Monday, June 16, 2014

My paternal grandmother died the day before my White Coat Ceremony. David's maternal grandmother died the day before our wedding, and his paternal grandmother died a couple weeks later.

And now my maternal grandmother has died - the day before I start residency. David and I no longer have living grandparents.

Four grandmothers lost in four years. And all during important life events. Timing is a funny thing.

There is something about the loss of my maternal grandmother - my Po Po - that feels different this time around. I do know what that something is. It's the legacy she left.

I am not exaggerating when I say that my Po Po exuded pure joy, love, and positivity all the time. I am not exaggerating when I say that I do not know a kinder, more generous heart. She is the cream of the crop of human beings and now she has passed away.

But her legacy lives on in our family. My mom's side of the family is a jubilant, loving, generous bunch. They are a pleasure to spend time with and I mean that for all the dozens and dozens of them. And it all trickled down from the top.

In the end, it does matter that people visit you in your last days. It does matter that people attend your funeral. Meaningful relationships are what make life a worthy life. And my Po Po's life was worth so, so much.

Her personality was full of life. That is why I could not believe, even with my clinical background, that she would pass away so soon. It wasn't just denial and wishing she would live longer, it was because she lived and loved with so much oomph. I did not think it would only be a few more weeks. But I was so lucky to be able to visit her twice in those last few weeks. Especially her last week.

I frankly went to Winnipeg a little begrudgingly the second time. Not believing she was that close to death, I thought buying tickets to fly out the next day was somewhat wasteful. But we went, and it was one of the most grateful and memorable experiences I will ever have.
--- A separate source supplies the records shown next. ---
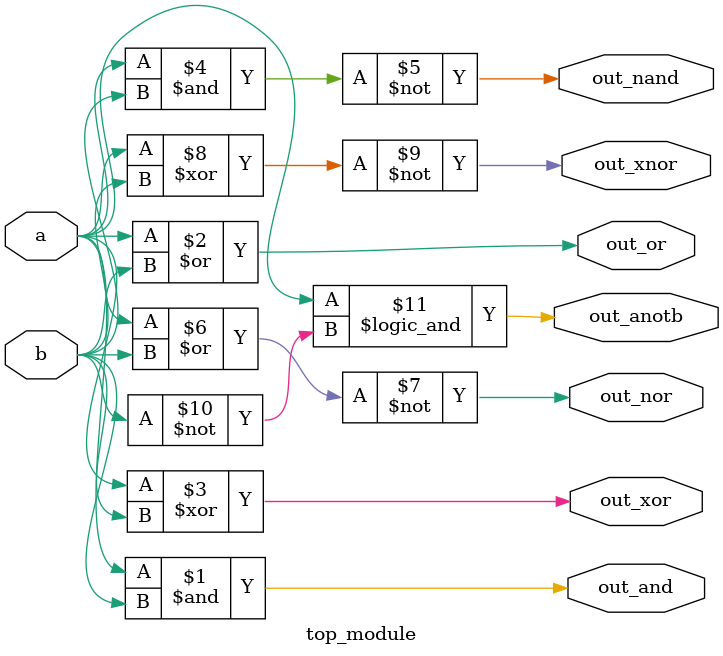
<source format=v>


// out_and: a and b
// out_or: a or b
// out_xor: a xor b
// out_nand: a nand b
// out_nor: a nor b
// out_xnor: a xnor b
// out_anotb: a and-not b


// Solution
module top_module( 
    input a, b,
    output out_and,
    output out_or,
    output out_xor,
    output out_nand,
    output out_nor,
    output out_xnor,
    output out_anotb
);
    and(out_and, a, b);
    or(out_or, a, b);
    xor(out_xor, a, b);
    nand(out_nand, a, b);
    nor(out_nor, a, b);
    xnor(out_xnor, a, b);
    assign out_anotb = a && ~b;

endmodule

</source>
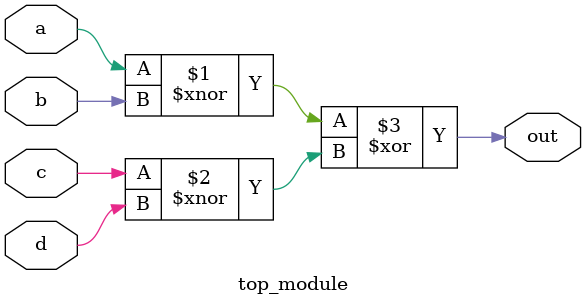
<source format=v>
module top_module(
    input a,
    input b,
    input c,
    input d,
    output out
);
    
    assign out = (a ~^ b) ^ (c ~^ d);

endmodule

</source>
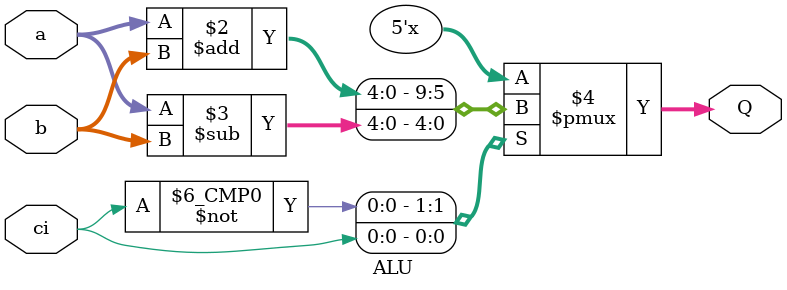
<source format=sv>
module ALU#(parameter n = 4)(
    input [n-1:0] a, 
    input [n-1:0] b, 
    input ci, 
    output logic [n:0] Q
    );
    
always @(*) begin
        case (ci)
            1'b0: Q = a + b;  
            1'b1: Q = a - b;  
            default: Q = n-1'b0; 
        endcase
        
    end
endmodule
</source>
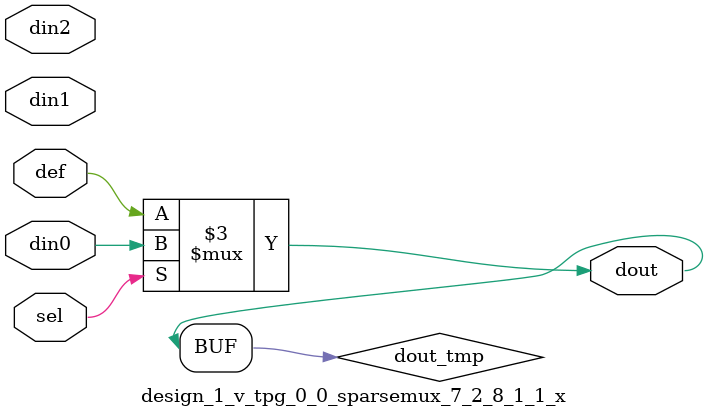
<source format=v>
`timescale 1ns / 1ps

module design_1_v_tpg_0_0_sparsemux_7_2_8_1_1_x (din0,din1,din2,def,sel,dout);

parameter din0_WIDTH = 1;

parameter din1_WIDTH = 1;

parameter din2_WIDTH = 1;

parameter def_WIDTH = 1;
parameter sel_WIDTH = 1;
parameter dout_WIDTH = 1;

parameter [sel_WIDTH-1:0] CASE0 = 1;

parameter [sel_WIDTH-1:0] CASE1 = 1;

parameter [sel_WIDTH-1:0] CASE2 = 1;

parameter ID = 1;
parameter NUM_STAGE = 1;



input [din0_WIDTH-1:0] din0;

input [din1_WIDTH-1:0] din1;

input [din2_WIDTH-1:0] din2;

input [def_WIDTH-1:0] def;
input [sel_WIDTH-1:0] sel;

output [dout_WIDTH-1:0] dout;



reg [dout_WIDTH-1:0] dout_tmp;


always @ (*) begin
(* parallel_case *) case (sel)
    
    CASE0 : dout_tmp = din0;
    
    CASE1 : dout_tmp = din1;
    
    CASE2 : dout_tmp = din2;
    
    default : dout_tmp = def;
endcase
end


assign dout = dout_tmp;



endmodule

</source>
We arrived on Tuesday 6/10/14 in the evening. She was alert and conversant, but significantly weaker than she had been 3 weeks prior and now whispering. She was able to take pictures with our Uncle Pak. On Wednesday morning, I was able to show her my medical school yearbook, where I included pictures of her and my mom from our wedding in Winnipeg the year prior, as well as my Bak Fu on the American River. I was able to ask her if she liked David better with or without a beard, and she was able to tell me without a beard. She was able to tell the pastor that she wishes for god to take care of our "good" auntie. Then on Wednesday afternoon, she would not really be able to talk again.

David and I spent the night in the hospital Friday night, and we were so grateful for that night. We comforted her when she needed comforting (she liked being petted). We were just there for her. David and I held each of her hands, we kissed each other in her line of sight, and she turned her head as if in response. The first time we saw her move her head in days. The ambience of the room was very peaceful because it was lit by a lotus flower lamp brought by the Buddhist temple, which changed colors every minute or so. She also appreciated having a picture of Buddha in the room. My aunt came at 11pm to bring us snacks and dessert. While I was in the washroom, she said thank you to David and hugged him, crying on his shoulder. Then I joined in on the hug. I laid my head on her pillow and just cried...knowing goodbye was coming soon.
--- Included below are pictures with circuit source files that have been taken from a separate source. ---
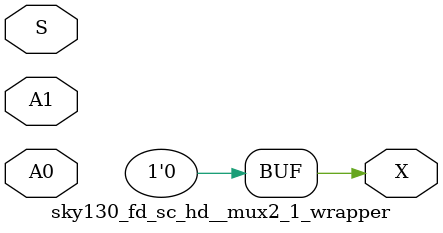
<source format=v>
module sky130_fd_sc_hd__inv_1(	// file.cleaned.mlir:2:3
  input  A,	// file.cleaned.mlir:2:40
  output Y	// file.cleaned.mlir:2:53
);

  assign Y = 1'h0;	// file.cleaned.mlir:3:14, :4:5
endmodule

module sky130_fd_sc_hd__buf_2(	// file.cleaned.mlir:6:3
  input  A,	// file.cleaned.mlir:6:40
  output X	// file.cleaned.mlir:6:53
);

  assign X = 1'h0;	// file.cleaned.mlir:7:14, :8:5
endmodule

module sky130_fd_sc_hd__buf_4(	// file.cleaned.mlir:10:3
  input  A,	// file.cleaned.mlir:10:40
  output X	// file.cleaned.mlir:10:53
);

  assign X = 1'h0;	// file.cleaned.mlir:11:14, :12:5
endmodule

module sky130_fd_sc_hd__inv_2(	// file.cleaned.mlir:14:3
  input  A,	// file.cleaned.mlir:14:40
  output Y	// file.cleaned.mlir:14:53
);

  assign Y = 1'h0;	// file.cleaned.mlir:15:14, :16:5
endmodule

module sky130_fd_sc_hd__or2_1(	// file.cleaned.mlir:18:3
  input  A,	// file.cleaned.mlir:18:40
         B,	// file.cleaned.mlir:18:52
  output X	// file.cleaned.mlir:18:65
);

  assign X = 1'h0;	// file.cleaned.mlir:19:14, :20:5
endmodule

module sky130_fd_sc_hd__mux2_1(	// file.cleaned.mlir:22:3
  input  A1,	// file.cleaned.mlir:22:41
         A0,	// file.cleaned.mlir:22:54
         S,	// file.cleaned.mlir:22:67
  output X	// file.cleaned.mlir:22:80
);

  assign X = 1'h0;	// file.cleaned.mlir:23:14, :24:5
endmodule

module sky130_fd_sc_hd__sdfrtp_1(	// file.cleaned.mlir:26:3
  input  SCE,	// file.cleaned.mlir:26:43
         D,	// file.cleaned.mlir:26:57
         SCD,	// file.cleaned.mlir:26:69
         RESET_B,	// file.cleaned.mlir:26:83
         CLK,	// file.cleaned.mlir:26:101
  output Q	// file.cleaned.mlir:26:116
);

  assign Q = 1'h0;	// file.cleaned.mlir:27:14, :28:5
endmodule

module sky130_fd_sc_hd__dfrtp_1(	// file.cleaned.mlir:30:3
  input  RESET_B,	// file.cleaned.mlir:30:42
         CLK,	// file.cleaned.mlir:30:60
         D,	// file.cleaned.mlir:30:74
  output Q	// file.cleaned.mlir:30:87
);

  assign Q = 1'h0;	// file.cleaned.mlir:31:14, :32:5
endmodule

module io(	// file.cleaned.mlir:34:3
  input  IO_ISOL_N,	// file.cleaned.mlir:34:20
         SOC_IN,	// file.cleaned.mlir:34:40
         FPGA_OUT,	// file.cleaned.mlir:34:57
         FPGA_DIR,	// file.cleaned.mlir:34:76
  output SOC_OUT,	// file.cleaned.mlir:34:96
         SOC_DIR,	// file.cleaned.mlir:34:114
         FPGA_IN	// file.cleaned.mlir:34:132
);

  assign SOC_OUT = 1'h0;	// file.cleaned.mlir:35:14, :36:5
  assign SOC_DIR = 1'h0;	// file.cleaned.mlir:35:14, :36:5
  assign FPGA_IN = 1'h0;	// file.cleaned.mlir:35:14, :36:5
endmodule

module sky130_fd_sc_hd__mux2_1_wrapper(	// file.cleaned.mlir:38:3
  input  A0,	// file.cleaned.mlir:38:49
         A1,	// file.cleaned.mlir:38:62
         S,	// file.cleaned.mlir:38:75
  output X	// file.cleaned.mlir:38:88
);

  assign X = 1'h0;	// file.cleaned.mlir:39:14, :40:5
endmodule


</source>
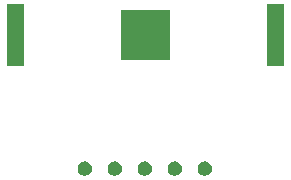
<source format=gbs>
G04 #@! TF.GenerationSoftware,KiCad,Pcbnew,5.0.2-bee76a0~70~ubuntu18.04.1*
G04 #@! TF.CreationDate,2019-08-08T16:15:43+02:00*
G04 #@! TF.ProjectId,Badge (copy),42616467-6520-4286-936f-7079292e6b69,V01*
G04 #@! TF.SameCoordinates,Original*
G04 #@! TF.FileFunction,Soldermask,Bot*
G04 #@! TF.FilePolarity,Negative*
%FSLAX46Y46*%
G04 Gerber Fmt 4.6, Leading zero omitted, Abs format (unit mm)*
G04 Created by KiCad (PCBNEW 5.0.2-bee76a0~70~ubuntu18.04.1) date Thu 08 Aug 2019 04:15:43 PM SAST*
%MOMM*%
%LPD*%
G01*
G04 APERTURE LIST*
%ADD10C,0.020000*%
G04 APERTURE END LIST*
D10*
G36*
X117142481Y-85527519D02*
X117251962Y-85572867D01*
X117350499Y-85638708D01*
X117434292Y-85722501D01*
X117500133Y-85821038D01*
X117545481Y-85930519D01*
X117568600Y-86046747D01*
X117568600Y-86165253D01*
X117545481Y-86281481D01*
X117500133Y-86390962D01*
X117434292Y-86489499D01*
X117350499Y-86573292D01*
X117251962Y-86639133D01*
X117142481Y-86684481D01*
X117026253Y-86707600D01*
X116907747Y-86707600D01*
X116791519Y-86684481D01*
X116682038Y-86639133D01*
X116583501Y-86573292D01*
X116499708Y-86489499D01*
X116433867Y-86390962D01*
X116388519Y-86281481D01*
X116365400Y-86165253D01*
X116365400Y-86046747D01*
X116388519Y-85930519D01*
X116433867Y-85821038D01*
X116499708Y-85722501D01*
X116583501Y-85638708D01*
X116682038Y-85572867D01*
X116791519Y-85527519D01*
X116907747Y-85504400D01*
X117026253Y-85504400D01*
X117142481Y-85527519D01*
X117142481Y-85527519D01*
G37*
G36*
X114602481Y-85527519D02*
X114711962Y-85572867D01*
X114810499Y-85638708D01*
X114894292Y-85722501D01*
X114960133Y-85821038D01*
X115005481Y-85930519D01*
X115028600Y-86046747D01*
X115028600Y-86165253D01*
X115005481Y-86281481D01*
X114960133Y-86390962D01*
X114894292Y-86489499D01*
X114810499Y-86573292D01*
X114711962Y-86639133D01*
X114602481Y-86684481D01*
X114486253Y-86707600D01*
X114367747Y-86707600D01*
X114251519Y-86684481D01*
X114142038Y-86639133D01*
X114043501Y-86573292D01*
X113959708Y-86489499D01*
X113893867Y-86390962D01*
X113848519Y-86281481D01*
X113825400Y-86165253D01*
X113825400Y-86046747D01*
X113848519Y-85930519D01*
X113893867Y-85821038D01*
X113959708Y-85722501D01*
X114043501Y-85638708D01*
X114142038Y-85572867D01*
X114251519Y-85527519D01*
X114367747Y-85504400D01*
X114486253Y-85504400D01*
X114602481Y-85527519D01*
X114602481Y-85527519D01*
G37*
G36*
X112062481Y-85527519D02*
X112171962Y-85572867D01*
X112270499Y-85638708D01*
X112354292Y-85722501D01*
X112420133Y-85821038D01*
X112465481Y-85930519D01*
X112488600Y-86046747D01*
X112488600Y-86165253D01*
X112465481Y-86281481D01*
X112420133Y-86390962D01*
X112354292Y-86489499D01*
X112270499Y-86573292D01*
X112171962Y-86639133D01*
X112062481Y-86684481D01*
X111946253Y-86707600D01*
X111827747Y-86707600D01*
X111711519Y-86684481D01*
X111602038Y-86639133D01*
X111503501Y-86573292D01*
X111419708Y-86489499D01*
X111353867Y-86390962D01*
X111308519Y-86281481D01*
X111285400Y-86165253D01*
X111285400Y-86046747D01*
X111308519Y-85930519D01*
X111353867Y-85821038D01*
X111419708Y-85722501D01*
X111503501Y-85638708D01*
X111602038Y-85572867D01*
X111711519Y-85527519D01*
X111827747Y-85504400D01*
X111946253Y-85504400D01*
X112062481Y-85527519D01*
X112062481Y-85527519D01*
G37*
G36*
X109522481Y-85527519D02*
X109631962Y-85572867D01*
X109730499Y-85638708D01*
X109814292Y-85722501D01*
X109880133Y-85821038D01*
X109925481Y-85930519D01*
X109948600Y-86046747D01*
X109948600Y-86165253D01*
X109925481Y-86281481D01*
X109880133Y-86390962D01*
X109814292Y-86489499D01*
X109730499Y-86573292D01*
X109631962Y-86639133D01*
X109522481Y-86684481D01*
X109406253Y-86707600D01*
X109287747Y-86707600D01*
X109171519Y-86684481D01*
X109062038Y-86639133D01*
X108963501Y-86573292D01*
X108879708Y-86489499D01*
X108813867Y-86390962D01*
X108768519Y-86281481D01*
X108745400Y-86165253D01*
X108745400Y-86046747D01*
X108768519Y-85930519D01*
X108813867Y-85821038D01*
X108879708Y-85722501D01*
X108963501Y-85638708D01*
X109062038Y-85572867D01*
X109171519Y-85527519D01*
X109287747Y-85504400D01*
X109406253Y-85504400D01*
X109522481Y-85527519D01*
X109522481Y-85527519D01*
G37*
G36*
X106982481Y-85527519D02*
X107091962Y-85572867D01*
X107190499Y-85638708D01*
X107274292Y-85722501D01*
X107340133Y-85821038D01*
X107385481Y-85930519D01*
X107408600Y-86046747D01*
X107408600Y-86165253D01*
X107385481Y-86281481D01*
X107340133Y-86390962D01*
X107274292Y-86489499D01*
X107190499Y-86573292D01*
X107091962Y-86639133D01*
X106982481Y-86684481D01*
X106866253Y-86707600D01*
X106747747Y-86707600D01*
X106631519Y-86684481D01*
X106522038Y-86639133D01*
X106423501Y-86573292D01*
X106339708Y-86489499D01*
X106273867Y-86390962D01*
X106228519Y-86281481D01*
X106205400Y-86165253D01*
X106205400Y-86046747D01*
X106228519Y-85930519D01*
X106273867Y-85821038D01*
X106339708Y-85722501D01*
X106423501Y-85638708D01*
X106522038Y-85572867D01*
X106631519Y-85527519D01*
X106747747Y-85504400D01*
X106866253Y-85504400D01*
X106982481Y-85527519D01*
X106982481Y-85527519D01*
G37*
G36*
X123672600Y-77444600D02*
X122199400Y-77444600D01*
X122199400Y-72161400D01*
X123672600Y-72161400D01*
X123672600Y-77444600D01*
X123672600Y-77444600D01*
G37*
G36*
X101702600Y-77444600D02*
X100229400Y-77444600D01*
X100229400Y-72161400D01*
X101702600Y-72161400D01*
X101702600Y-77444600D01*
X101702600Y-77444600D01*
G37*
G36*
X114032600Y-76884600D02*
X109869400Y-76884600D01*
X109869400Y-72721400D01*
X114032600Y-72721400D01*
X114032600Y-76884600D01*
X114032600Y-76884600D01*
G37*
M02*

</source>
We said our goodbye Saturday night as our flight was Sunday morning. I told her I would take care of Helen and mom; don't worry about them, don't worry about us. David thanked her because without her, he would not have me. He felt like he didn't get enough time with her. I do feel the same way, because I only saw her every few years. But I don't dwell because her impact on me is not any less.

And then she passed away on Sunday morning 6/15/14 while we were driving to the airport. At 4:40am.

David's and my wedding banquet was my grandma's last. She couldn't make it to my medical school graduation, but knew I had officially become a doctor and that her sister was there to see me graduate. I will hold these facts close to my heart.

Like I hold close to my heart that my paternal grandmother knew I was accepted into medical school and on my way to becoming a doctor. Like David and I hold close to our heart that his maternal grandmother was invited to our wedding, and was so excited to attend (her granddaughter, David's cousin, didn't invite her to her wedding).

I am not devastated by the loss of my Po Po. Partially because her legacy is such a wonderful one that the sadness is balanced with laughter and love, and partially because I'm starting to master the concept that all things are temporary and everything must come to an end.